- Born: Gaba Gaba, Central Province, Papua New Guinea
- Other names: Tessie Tahiti Soi
- Occupation: Social worker
- Known for: Support to those suffering from HIV/AIDS

= Tessie Soi =

Papua New Guinea social worker

Tessie Soi is known throughout Papua New Guinea (PNG) as the founder of Friends Foundation. This organization supports people who have HIV/AIDS. She later became involved in supporting victims of family and sexual violence.

==Early life==

Soi was born in Gaba Gaba village in PNG's Central Province, one of seven siblings. She travelled extensively around PNG in her childhood as her father was posted for work to Wewak, Vanimo, Madang and Lae. She graduated in social work from the University of Papua New Guinea in 1982 and began working at the Port Moresby General Hospital in the nation's capital in 1984.

==Work with HIV/AIDS==

In 1989 Soi spent six months on attachment to Townsville General Hospital in Queensland, Australia, where she became aware of the impact of HIV/AIDS. On return to PNG, she tasked herself with overcoming the ignorance about AIDS in her country and started to be involved with HIV/AIDS care. At the time, people suffering from the disease were more feared than supported. Together with her husband, who she had married in 1985, she established an NGO, Friends Foundation, with twelve friends, to help people suffering from AIDS. After initially supporting it with their own resources, they found external sponsorship, including funding from the Australian Government. In 2002 and 2003 Soi earned a Master's degree under the AIDS program at James Cook University in Townsville.

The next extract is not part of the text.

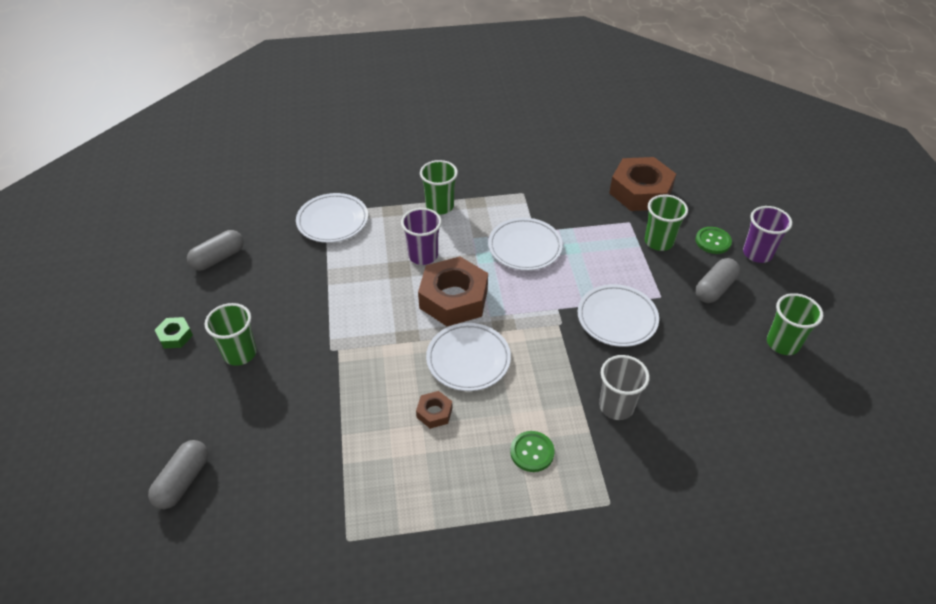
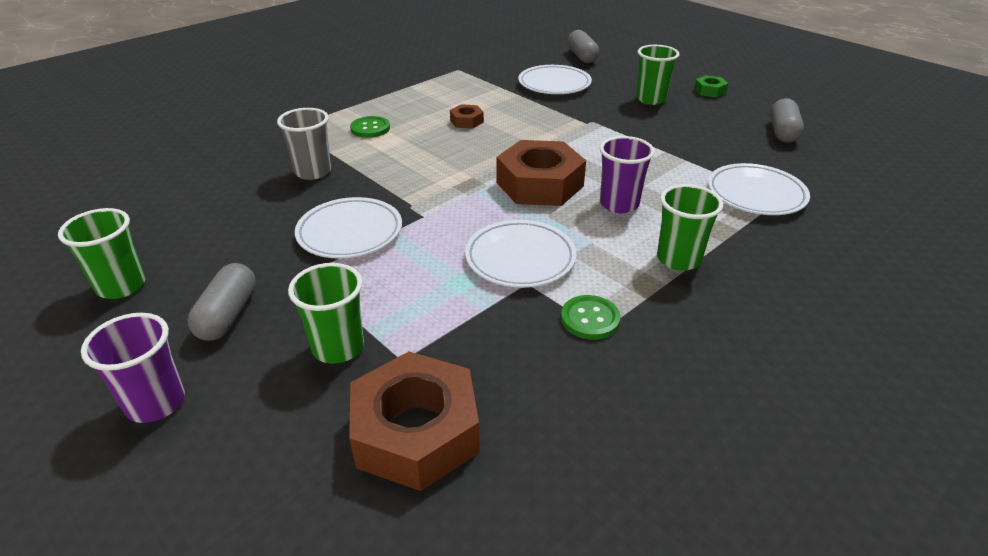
camera: 145 degrees right, 10 degrees down
white plate [426,323,511,391] -> white plate moved to [518,65,592,94]
green button [695,227,732,254] -> green button moved to [561,295,621,340]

Returning to Port Moresby, she decided to refocus the Friends Foundation on mothers and, increasingly, grandparents who cared for children when both parents had died from AIDS. She instituted the Orphan Buddy System, a programme to help the grandparents pay school fees.

Soi later became the clinical manager of the Port Moresby Family Support Centre, addressing issues such as family and sexual violence, and family planning.

==Awards and honours==

- Soi received a City Pharmacy Limited's "Pride of PNG Award" in 2012 and was invited to be a judge for the 2013 awards.
- She received a Westpac Outstanding Women Award (WOW) in 2009.
- She was made an Officer of the Order of the British Empire in the 2006 Birthday Honours for her services to charity.